Honnie par l’industrie du disque, qui l’assimile à du piratage pur et simple, la pratique du « stream ripping » va bientôt se retrouver devant les tribunaux français. Selon les informations de l’hebdomadaire Édition Multimédi@, rapportées dans son édition à paraître du 3 septembre, des actions judiciaires ont été lancées contre trois sites web par la Société civile des producteurs phonographiques (SCPP).
L’identité des trois sites n’est pas connue. La société française de gestion des droits des producteurs de musique a, quant à elle, choisi la discrétion sur ce dossier. À nos confrères, le directeur général de la SCPP a déclaré ne pas souhaiter commenter ni communiquer sur ces dossiers en cours, « tant qu’ils ne font pas l’objet de décisions de justice ».
Les sites de stream ripping connaissent depuis quelques années une popularité croissante : ils permettent d’enregistrer sur son ordinateur les contenus diffusés sur les plateformes de streaming, via des sites tiers qui se dédient à cette tâche. L’un des plus connus dans ce domaine était YouTube-MP3, qui a fini par fermer ses portes sous la pression de l’industrie de la musique, après la signature d’un arrangement.
Lui et d’autres plateformes figurent d’ailleurs désormais sur la liste noire annuelle de la RIAA (Recording Industry Association of America), dont la mission est de défendre les intérêts des maisons de disques aux États-Unis. YouTube-MP3 a même figuré parmi la liste des pires sites pirates établie par les autorités américaines fin 2016, l’année où l’action en justice contre le service a eu lieu.
Si le caractère illicite du stream ripping ne souffre d’aucune contestation possible aux yeux de la Fédération internationale de l’industrie phonographique, en témoignent ses publications au cours des deux dernières années (la pratique progresserait chez les jeunes générations, d’après les études qu’elle a menées), cette affirmation est loin d’être partagée par tous.

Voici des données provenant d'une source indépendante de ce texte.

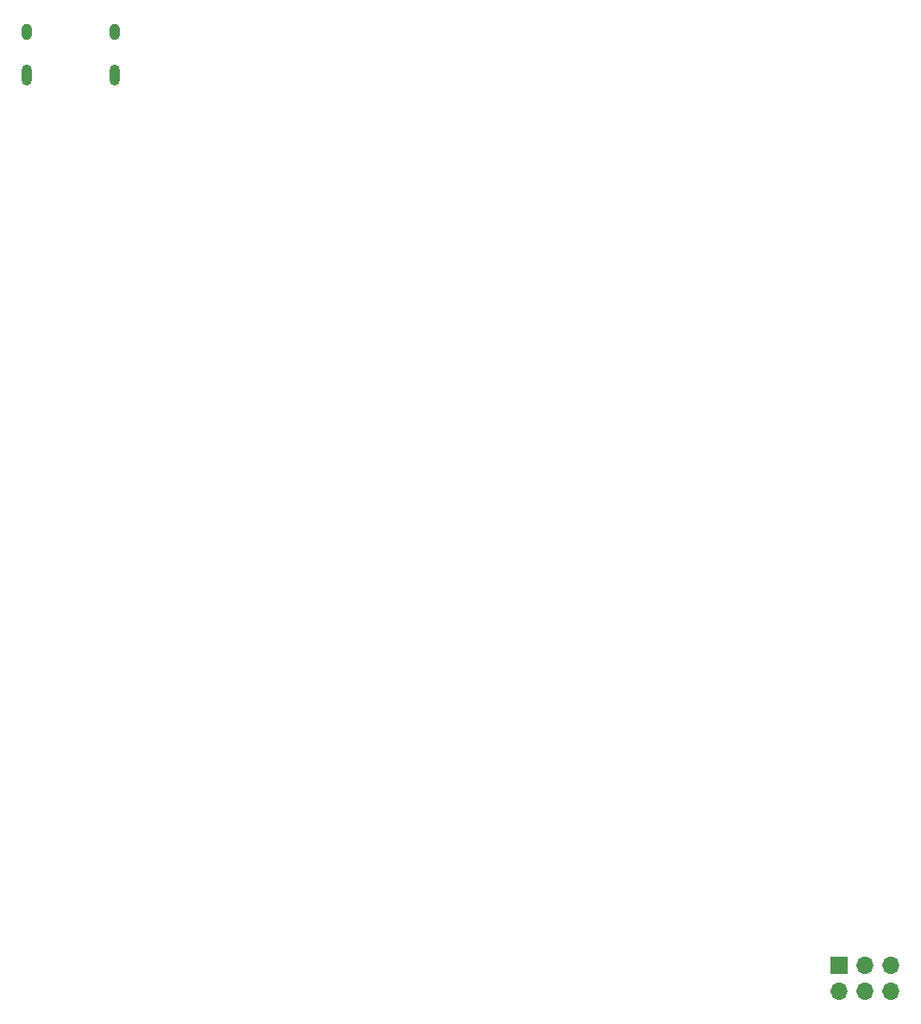
<source format=gbr>
%TF.GenerationSoftware,KiCad,Pcbnew,9.0.3*%
%TF.CreationDate,2025-08-02T20:14:01-05:00*%
%TF.ProjectId,my-keyboard,6d792d6b-6579-4626-9f61-72642e6b6963,1.0*%
%TF.SameCoordinates,Original*%
%TF.FileFunction,Soldermask,Top*%
%TF.FilePolarity,Negative*%
%FSLAX46Y46*%
G04 Gerber Fmt 4.6, Leading zero omitted, Abs format (unit mm)*
G04 Created by KiCad (PCBNEW 9.0.3) date 2025-08-02 20:14:01*
%MOMM*%
%LPD*%
G01*
G04 APERTURE LIST*
%ADD10R,1.700000X1.700000*%
%ADD11O,1.700000X1.700000*%
%ADD12O,1.000000X1.600000*%
%ADD13O,1.000000X2.100000*%
G04 APERTURE END LIST*
D10*
%TO.C,J2*%
X117420000Y-93500000D03*
D11*
X117420000Y-96040000D03*
X119960000Y-93500000D03*
X119960000Y-96040000D03*
X122500000Y-93500000D03*
X122500000Y-96040000D03*
%TD*%
D12*
%TO.C,J1*%
X37680000Y-1950000D03*
D13*
X37680000Y-6130000D03*
D12*
X46320000Y-1950000D03*
D13*
X46320000Y-6130000D03*
%TD*%
M02*

</source>
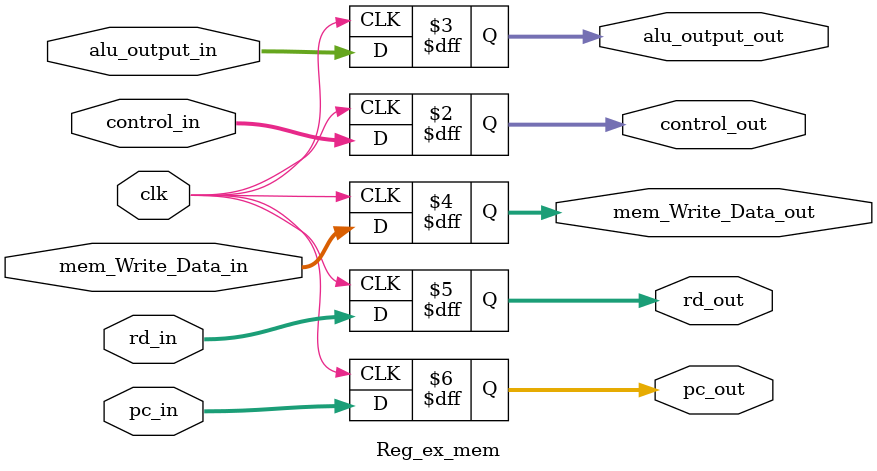
<source format=v>
module Reg_ex_mem(control_out,alu_output_out,mem_Write_Data_out,rd_out,pc_out,
                  control_in,alu_output_in,mem_Write_Data_in,rd_in,pc_in,clk);
    output reg [4:0] control_out;
    output reg [31:0] alu_output_out;
    output reg [31:0] mem_Write_Data_out;
    output reg [4:0] rd_out;
    output reg [14:0] pc_out;
    input wire [14:0] pc_in;
    input wire [4:0] control_in;
    input wire [31:0] alu_output_in;
    input wire [31:0] mem_Write_Data_in;
    input wire [4:0] rd_in;
    input wire clk;

    always @(posedge clk)begin
        control_out <= control_in;
        alu_output_out <= alu_output_in;
        mem_Write_Data_out <= mem_Write_Data_in;
        rd_out <= rd_in;
        pc_out <= pc_in;
    end
endmodule
</source>
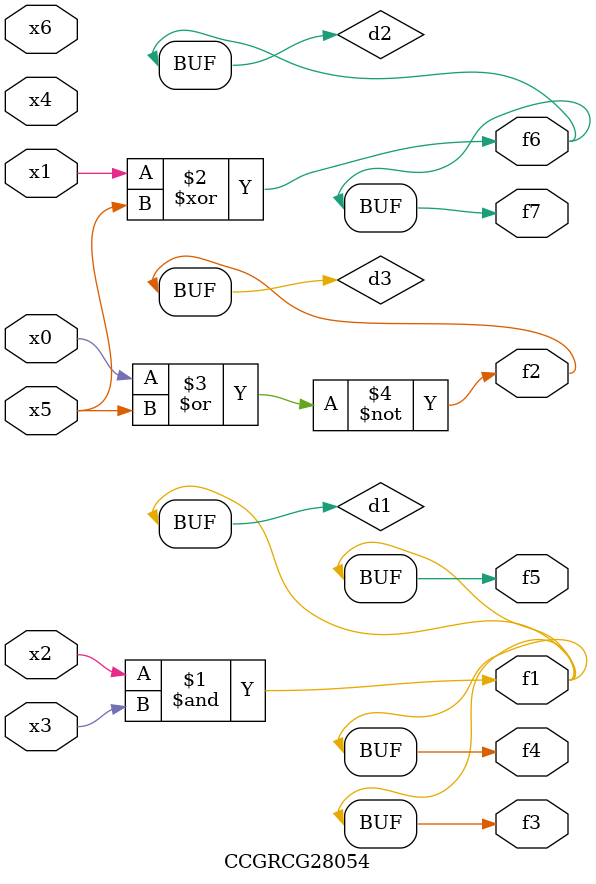
<source format=v>
module CCGRCG28054(
	input x0, x1, x2, x3, x4, x5, x6,
	output f1, f2, f3, f4, f5, f6, f7
);

	wire d1, d2, d3;

	and (d1, x2, x3);
	xor (d2, x1, x5);
	nor (d3, x0, x5);
	assign f1 = d1;
	assign f2 = d3;
	assign f3 = d1;
	assign f4 = d1;
	assign f5 = d1;
	assign f6 = d2;
	assign f7 = d2;
endmodule

</source>
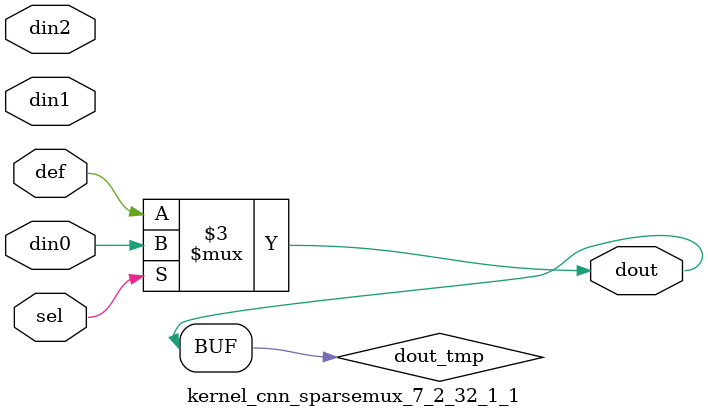
<source format=v>
`timescale 1ns / 1ps

module kernel_cnn_sparsemux_7_2_32_1_1 (din0,din1,din2,def,sel,dout);

parameter din0_WIDTH = 1;

parameter din1_WIDTH = 1;

parameter din2_WIDTH = 1;

parameter def_WIDTH = 1;
parameter sel_WIDTH = 1;
parameter dout_WIDTH = 1;

parameter [sel_WIDTH-1:0] CASE0 = 1;

parameter [sel_WIDTH-1:0] CASE1 = 1;

parameter [sel_WIDTH-1:0] CASE2 = 1;

parameter ID = 1;
parameter NUM_STAGE = 1;



input [din0_WIDTH-1:0] din0;

input [din1_WIDTH-1:0] din1;

input [din2_WIDTH-1:0] din2;

input [def_WIDTH-1:0] def;
input [sel_WIDTH-1:0] sel;

output [dout_WIDTH-1:0] dout;



reg [dout_WIDTH-1:0] dout_tmp;

always @ (*) begin
case (sel)
    
    CASE0 : dout_tmp = din0;
    
    CASE1 : dout_tmp = din1;
    
    CASE2 : dout_tmp = din2;
    
    default : dout_tmp = def;
endcase
end


assign dout = dout_tmp;



endmodule

</source>
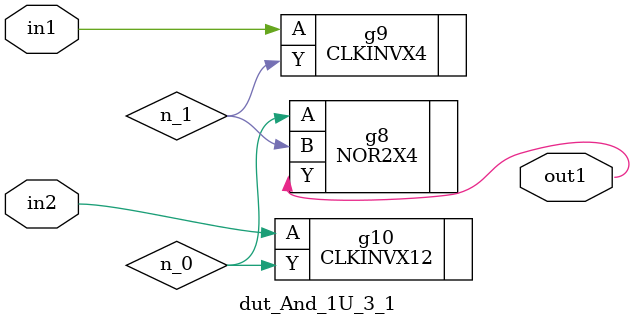
<source format=v>
`timescale 1ps / 1ps


module dut_And_1U_3_1(in2, in1, out1);
  input in2, in1;
  output out1;
  wire in2, in1;
  wire out1;
  wire n_0, n_1;
  NOR2X4 g8(.A (n_0), .B (n_1), .Y (out1));
  CLKINVX4 g9(.A (in1), .Y (n_1));
  CLKINVX12 g10(.A (in2), .Y (n_0));
endmodule



</source>
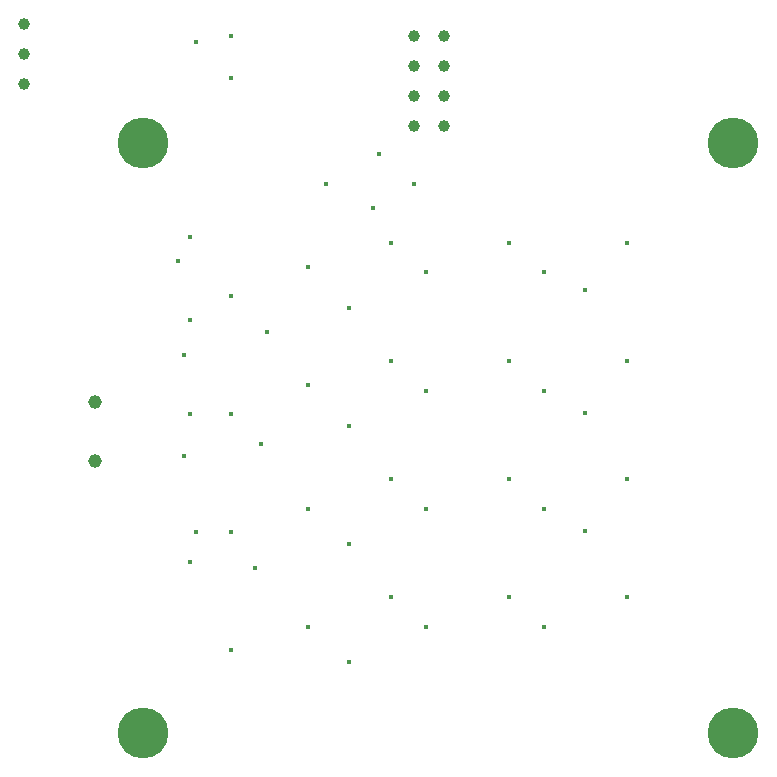
<source format=gbr>
%TF.GenerationSoftware,KiCad,Pcbnew,5.1.9+dfsg1-1~bpo10+1*%
%TF.CreationDate,2021-09-24T07:36:27+00:00*%
%TF.ProjectId,blinkenlights,626c696e-6b65-46e6-9c69-676874732e6b,rev?*%
%TF.SameCoordinates,Original*%
%TF.FileFunction,Plated,1,2,PTH,Drill*%
%TF.FilePolarity,Positive*%
%FSLAX46Y46*%
G04 Gerber Fmt 4.6, Leading zero omitted, Abs format (unit mm)*
G04 Created by KiCad (PCBNEW 5.1.9+dfsg1-1~bpo10+1) date 2021-09-24 07:36:27*
%MOMM*%
%LPD*%
G01*
G04 APERTURE LIST*
%TA.AperFunction,ViaDrill*%
%ADD10C,0.400000*%
%TD*%
%TA.AperFunction,ComponentDrill*%
%ADD11C,1.000000*%
%TD*%
%TA.AperFunction,ComponentDrill*%
%ADD12C,1.150000*%
%TD*%
%TA.AperFunction,ComponentDrill*%
%ADD13C,4.300000*%
%TD*%
G04 APERTURE END LIST*
D10*
X118000000Y-75000000D03*
X118500000Y-83000000D03*
X118500000Y-91500000D03*
X119000000Y-73000000D03*
X119000000Y-80000000D03*
X119000000Y-88000000D03*
X119000000Y-100500000D03*
X119500000Y-56500000D03*
X119500000Y-98000000D03*
X122500000Y-56000000D03*
X122500000Y-59500000D03*
X122500000Y-78000000D03*
X122500000Y-88000000D03*
X122500000Y-98000000D03*
X122500000Y-108000000D03*
X124500000Y-101000000D03*
X125000000Y-90500000D03*
X125500000Y-81000000D03*
X129000000Y-75500000D03*
X129000000Y-85500000D03*
X129000000Y-96000000D03*
X129000000Y-106000000D03*
X130500000Y-68500000D03*
X132500000Y-79000000D03*
X132500000Y-89000000D03*
X132500000Y-99000000D03*
X132500000Y-109000000D03*
X134500000Y-70500000D03*
X135000000Y-66000000D03*
X136000000Y-73500000D03*
X136000000Y-83500000D03*
X136000000Y-93500000D03*
X136000000Y-103500000D03*
X138000000Y-68500000D03*
X139000000Y-76000000D03*
X139000000Y-86000000D03*
X139000000Y-96000000D03*
X139000000Y-106000000D03*
X146000000Y-73500000D03*
X146000000Y-83500000D03*
X146000000Y-93500000D03*
X146000000Y-103500000D03*
X149000000Y-76000000D03*
X149000000Y-86000000D03*
X149000000Y-96000000D03*
X149000000Y-106000000D03*
X152500000Y-77500000D03*
X152500000Y-87900011D03*
X152500000Y-97900011D03*
X156000000Y-73500000D03*
X156000000Y-83500000D03*
X156000000Y-93500000D03*
X156000000Y-103500000D03*
D11*
%TO.C,J103*%
X105000000Y-55000000D03*
X105000000Y-57540000D03*
X105000000Y-60080000D03*
%TO.C,J101*%
X137960000Y-56000000D03*
X137960000Y-58540000D03*
X137960000Y-61080000D03*
X137960000Y-63620000D03*
X140500000Y-56000000D03*
X140500000Y-58540000D03*
X140500000Y-61080000D03*
X140500000Y-63620000D03*
D12*
%TO.C,J104*%
X111000000Y-87000000D03*
X111000000Y-92000000D03*
D13*
%TO.C,H101*%
X115000000Y-65000000D03*
%TO.C,H103*%
X115000000Y-115000000D03*
%TO.C,H102*%
X165000000Y-65000000D03*
%TO.C,H104*%
X165000000Y-115000000D03*
M02*

</source>
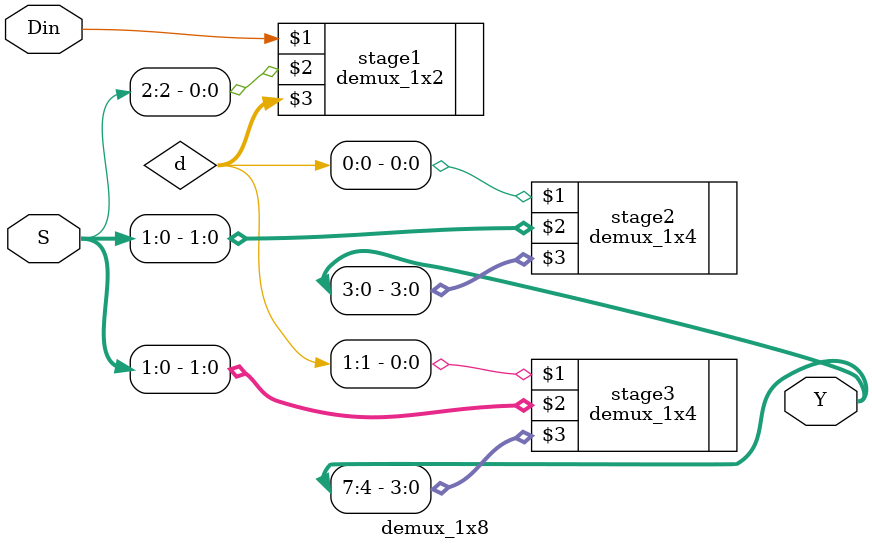
<source format=v>
`timescale 1ns / 1ps

module demux_1x8(Din, S, Y);
    input Din;
    input [2:0] S;
    output [7:0] Y;

    wire [1:0] d;  // output from 1x2 stage

    demux_1x2 stage1(Din, S[2], d);
    demux_1x4 stage2(d[0], S[1:0], Y[3:0]);
    demux_1x4 stage3(d[1], S[1:0], Y[7:4]);
endmodule

</source>
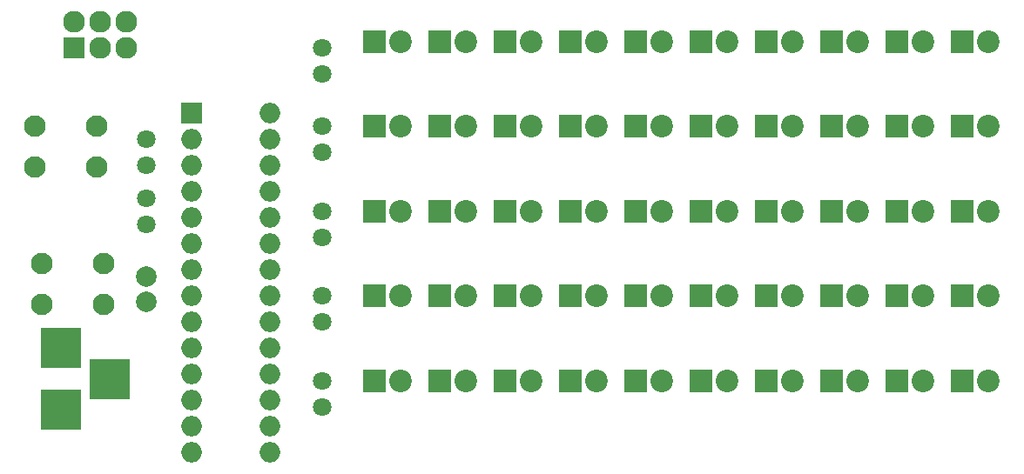
<source format=gbs>
G04 #@! TF.FileFunction,Soldermask,Bot*
%FSLAX46Y46*%
G04 Gerber Fmt 4.6, Leading zero omitted, Abs format (unit mm)*
G04 Created by KiCad (PCBNEW 4.0.6) date Wed Mar 22 15:21:32 2017*
%MOMM*%
%LPD*%
G01*
G04 APERTURE LIST*
%ADD10C,0.100000*%
%ADD11R,2.127200X2.127200*%
%ADD12O,2.127200X2.127200*%
%ADD13R,2.200000X2.200000*%
%ADD14C,2.200000*%
%ADD15R,2.000000X2.000000*%
%ADD16O,2.000000X2.000000*%
%ADD17C,2.100000*%
%ADD18C,1.797000*%
%ADD19C,2.000000*%
%ADD20R,3.900000X3.900000*%
G04 APERTURE END LIST*
D10*
D11*
X60325000Y-39370000D03*
D12*
X60325000Y-36830000D03*
X62865000Y-39370000D03*
X62865000Y-36830000D03*
X65405000Y-39370000D03*
X65405000Y-36830000D03*
D13*
X89535000Y-38735000D03*
D14*
X92075000Y-38735000D03*
D13*
X89535000Y-46990000D03*
D14*
X92075000Y-46990000D03*
D13*
X89535000Y-55245000D03*
D14*
X92075000Y-55245000D03*
D13*
X89535000Y-63500000D03*
D14*
X92075000Y-63500000D03*
D13*
X89535000Y-71755000D03*
D14*
X92075000Y-71755000D03*
D13*
X95885000Y-38735000D03*
D14*
X98425000Y-38735000D03*
D13*
X95885000Y-46990000D03*
D14*
X98425000Y-46990000D03*
D13*
X95885000Y-55245000D03*
D14*
X98425000Y-55245000D03*
D13*
X95885000Y-63500000D03*
D14*
X98425000Y-63500000D03*
D13*
X95885000Y-71755000D03*
D14*
X98425000Y-71755000D03*
D13*
X102235000Y-38735000D03*
D14*
X104775000Y-38735000D03*
D13*
X102235000Y-46990000D03*
D14*
X104775000Y-46990000D03*
D13*
X102235000Y-55245000D03*
D14*
X104775000Y-55245000D03*
D13*
X102235000Y-63500000D03*
D14*
X104775000Y-63500000D03*
D13*
X102235000Y-71755000D03*
D14*
X104775000Y-71755000D03*
D13*
X108585000Y-38735000D03*
D14*
X111125000Y-38735000D03*
D13*
X108585000Y-46990000D03*
D14*
X111125000Y-46990000D03*
D13*
X108585000Y-55245000D03*
D14*
X111125000Y-55245000D03*
D13*
X108585000Y-63500000D03*
D14*
X111125000Y-63500000D03*
D13*
X108585000Y-71755000D03*
D14*
X111125000Y-71755000D03*
D13*
X114935000Y-38735000D03*
D14*
X117475000Y-38735000D03*
D13*
X114935000Y-46990000D03*
D14*
X117475000Y-46990000D03*
D13*
X114935000Y-55245000D03*
D14*
X117475000Y-55245000D03*
D13*
X114935000Y-63500000D03*
D14*
X117475000Y-63500000D03*
D13*
X114935000Y-71755000D03*
D14*
X117475000Y-71755000D03*
D13*
X121285000Y-38735000D03*
D14*
X123825000Y-38735000D03*
D13*
X121285000Y-46990000D03*
D14*
X123825000Y-46990000D03*
D13*
X121285000Y-55245000D03*
D14*
X123825000Y-55245000D03*
D13*
X121285000Y-63500000D03*
D14*
X123825000Y-63500000D03*
D13*
X121285000Y-71755000D03*
D14*
X123825000Y-71755000D03*
D13*
X127635000Y-38735000D03*
D14*
X130175000Y-38735000D03*
D13*
X127635000Y-46990000D03*
D14*
X130175000Y-46990000D03*
D13*
X127635000Y-55245000D03*
D14*
X130175000Y-55245000D03*
D13*
X127635000Y-63500000D03*
D14*
X130175000Y-63500000D03*
D13*
X127635000Y-71755000D03*
D14*
X130175000Y-71755000D03*
D13*
X133985000Y-38735000D03*
D14*
X136525000Y-38735000D03*
D13*
X133985000Y-46990000D03*
D14*
X136525000Y-46990000D03*
D13*
X133985000Y-55245000D03*
D14*
X136525000Y-55245000D03*
D13*
X133985000Y-63500000D03*
D14*
X136525000Y-63500000D03*
D13*
X133985000Y-71755000D03*
D14*
X136525000Y-71755000D03*
D13*
X140335000Y-38735000D03*
D14*
X142875000Y-38735000D03*
D13*
X140335000Y-46990000D03*
D14*
X142875000Y-46990000D03*
D13*
X140335000Y-55245000D03*
D14*
X142875000Y-55245000D03*
D13*
X140335000Y-63500000D03*
D14*
X142875000Y-63500000D03*
D13*
X140335000Y-71755000D03*
D14*
X142875000Y-71755000D03*
D13*
X146685000Y-38735000D03*
D14*
X149225000Y-38735000D03*
D13*
X146685000Y-46990000D03*
D14*
X149225000Y-46990000D03*
D13*
X146685000Y-55245000D03*
D14*
X149225000Y-55245000D03*
D13*
X146685000Y-63500000D03*
D14*
X149225000Y-63500000D03*
D13*
X146685000Y-71755000D03*
D14*
X149225000Y-71755000D03*
D15*
X71755000Y-45720000D03*
D16*
X79375000Y-78740000D03*
X71755000Y-48260000D03*
X79375000Y-76200000D03*
X71755000Y-50800000D03*
X79375000Y-73660000D03*
X71755000Y-53340000D03*
X79375000Y-71120000D03*
X71755000Y-55880000D03*
X79375000Y-68580000D03*
X71755000Y-58420000D03*
X79375000Y-66040000D03*
X71755000Y-60960000D03*
X79375000Y-63500000D03*
X71755000Y-63500000D03*
X79375000Y-60960000D03*
X71755000Y-66040000D03*
X79375000Y-58420000D03*
X71755000Y-68580000D03*
X79375000Y-55880000D03*
X71755000Y-71120000D03*
X79375000Y-53340000D03*
X71755000Y-73660000D03*
X79375000Y-50800000D03*
X71755000Y-76200000D03*
X79375000Y-48260000D03*
X71755000Y-78740000D03*
X79375000Y-45720000D03*
D17*
X62515000Y-50990000D03*
X56515000Y-50990000D03*
X62515000Y-46990000D03*
X56515000Y-46990000D03*
X63150000Y-64325000D03*
X57150000Y-64325000D03*
X63150000Y-60325000D03*
X57150000Y-60325000D03*
D18*
X84455000Y-41910000D03*
X84455000Y-39370000D03*
X84455000Y-49530000D03*
X84455000Y-46990000D03*
X84455000Y-57785000D03*
X84455000Y-55245000D03*
X84455000Y-66040000D03*
X84455000Y-63500000D03*
X84455000Y-74295000D03*
X84455000Y-71755000D03*
X67310000Y-48260000D03*
X67310000Y-50800000D03*
X67310000Y-56515000D03*
X67310000Y-53975000D03*
D19*
X67310000Y-61595000D03*
X67310000Y-64095000D03*
D20*
X59055000Y-68580000D03*
X59055000Y-74580000D03*
X63755000Y-71580000D03*
M02*

</source>
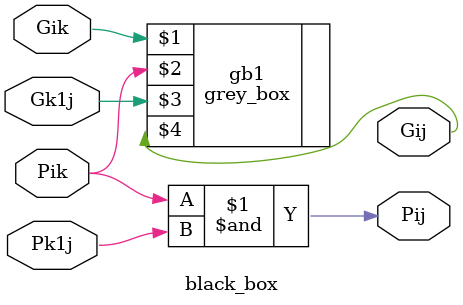
<source format=v>
module black_box(Gik, Pik, Gk1j, Pk1j, Gij, Pij
	);

	// Assigning ports as in/out
	input Gik, Pik, Gk1j, Pk1j;
	output Gij, Pij;

	// Logic
	grey_box gb1(Gik, Pik, Gk1j, Gij);
	and g1(Pij, Pik, Pk1j);

endmodule

</source>
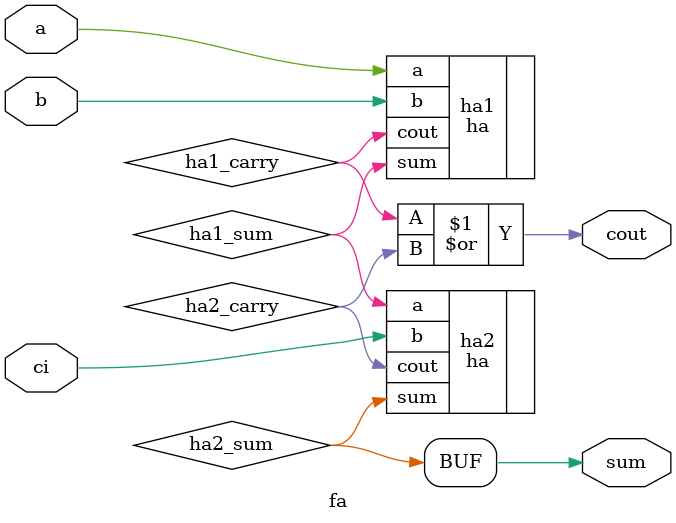
<source format=v>

module fa(a, b, ci, sum, cout);
input a, b, ci;
output  sum, cout;
wire ha1_sum, ha2_sum, ha1_carry, ha2_carry, fsum, fcout;

ha ha1(.a(a), .b(b), .sum(ha1_sum), .cout(ha1_carry));
ha ha2(.a(ha1_sum), .b(ci), .sum(ha2_sum), .cout(ha2_carry));

assign sum = ha2_sum;
assign cout = ha1_carry | ha2_carry;


endmodule

</source>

« Il faut appliquer la loi telle qu’elle existe, et pas selon la façon dont la conçoit une industrie spécifique ».
L’Electronic Frontier Foundation, une ONG s’activant dans la défense des libertés sur le net, estime par exemple que « les sites qui permettent simplement aux utilisateurs d’extraire une piste audio d’une vidéo choisie par leurs soins ne sont pas des sites illégaux et ne sont pas responsables d’une violation du droit d’auteur, à moins qu’ils adoptent des mesures supplémentaires qui entrent dans le cadre de cette définition ».
Elle ajoute : « de nombreuses extractions audio relèvent, selon le droit d’auteur, d’un usage raisonnable. Fournir un service permettant d’extraire des pistes audio à ces fins légales est en soi légal, même si certains utilisateurs violent la loi ». Autrement dit, « il faut appliquer la loi américaine telle qu’elle existe, et pas selon la façon dont la conçoit une industrie spécifique ».
Débat en France
En France aussi, la légalité des sites de stream ripping est un sujet de discussion. Nos confrères indiquent d’ailleurs à ce sujet que « les ayants droit de la musique sont disposés à l’inclure dans le droit à la copie privée comme exception au droit d’auteur ». Une discussion est d’ailleurs en cours au sein de la commission « Musitelli », avec l’aide de la Hadopi et de YouTube, ajoutent-ils.
Le Code de la propriété intellectuelle prévoit des aménagements — qui sont en fait des exceptions au droit d’auteur — autorisant le particulier à réaliser une copie privée d’une œuvre pour son usage propre, sans que les mesures techniques de protection (les « DRM ») ne puissent l’en priver. Ces dispositions sont là pour éviter de conférer au droit d’auteur un caractère absolu, sans tenir compte de l’intérêt du public.
Cependant, la portée de cet aménagement n’est pas claire, puisque la copie privée est elle aussi encadrée : le « ripping » est légal lorsque celui-ci passe par un logiciel à installer sur son PC et à partir duquel la copie du contenu est effectuée. Mais dans le cas d’un site de stream ripping, ce n’est pas clairement tranché puisque dans ce système, il y a désormais un intermédiaire qui existe.
Le site de stream ripping produit en effet une copie à la demande de l’internaute puis lui met à disposition via en lien de téléchargement. Or ici, l’internaute n’est plus le copiste à qui est destiné à la copie, mais le site, puisque c’est lui qui va suivre le lien donné par l’internaute et réaliser le rapatriement et la conversion. Est-ce alors toujours du ripping légal ? Voilà l’une des questions qui se poseront aux tribunaux.